== Tâche à réaliser ==
Extrayez sans aucune modification les lignes allant du début des rangées jusqu'à la ligne contenant « value: 42.90ft³ », celle-ci comprise. Omettez les images dans votre réponse.

■ ■ ■ ■

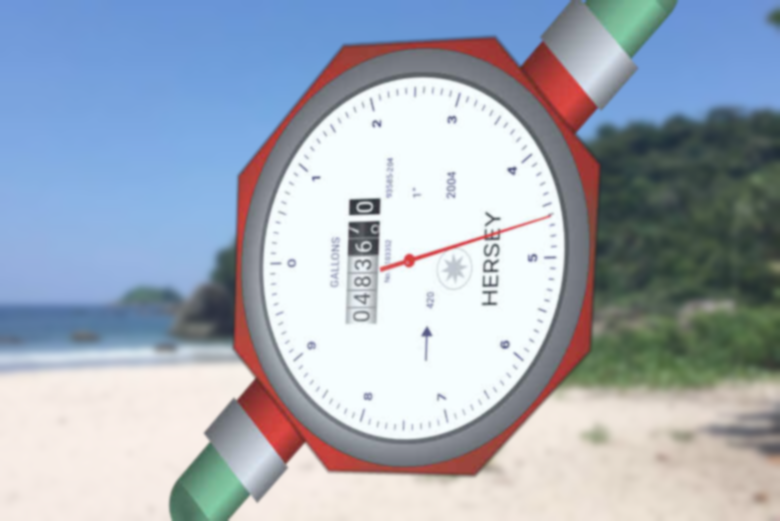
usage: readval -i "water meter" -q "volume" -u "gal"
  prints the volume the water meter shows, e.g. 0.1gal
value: 483674.6gal
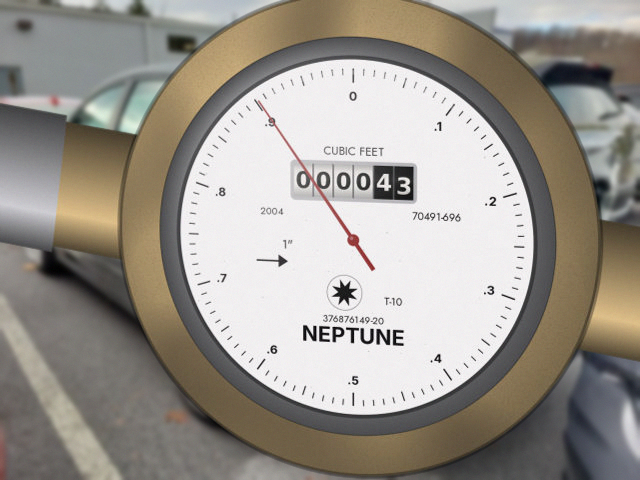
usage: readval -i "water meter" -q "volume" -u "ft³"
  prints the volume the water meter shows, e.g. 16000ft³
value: 42.90ft³
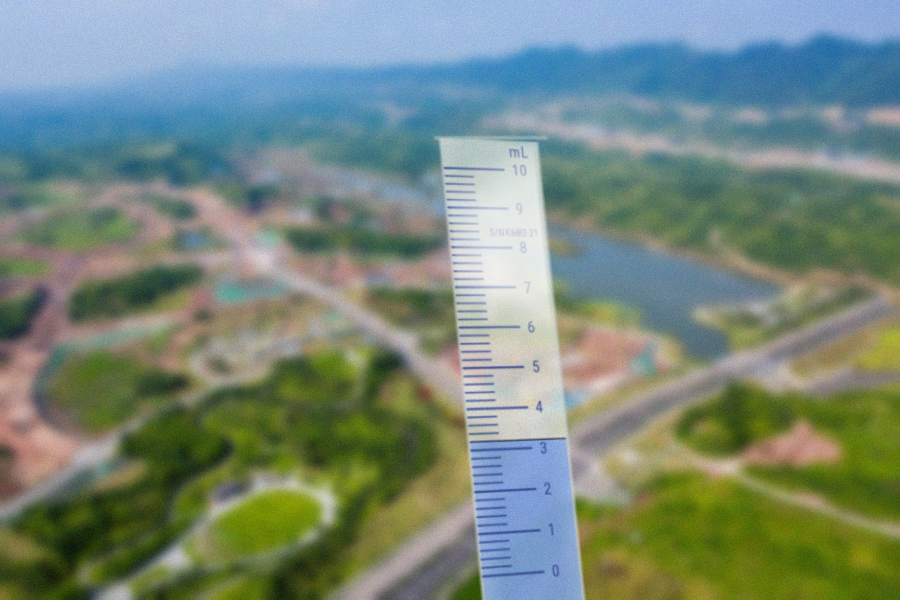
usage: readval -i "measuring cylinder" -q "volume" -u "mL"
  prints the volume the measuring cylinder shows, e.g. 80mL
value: 3.2mL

■ ■ ■ ■

== Solution proposée ==
usage: readval -i "water meter" -q "volume" -u "gal"
  prints the volume the water meter shows, e.g. 0.1gal
value: 483674.6gal
usage: readval -i "water meter" -q "volume" -u "ft³"
  prints the volume the water meter shows, e.g. 16000ft³
value: 42.90ft³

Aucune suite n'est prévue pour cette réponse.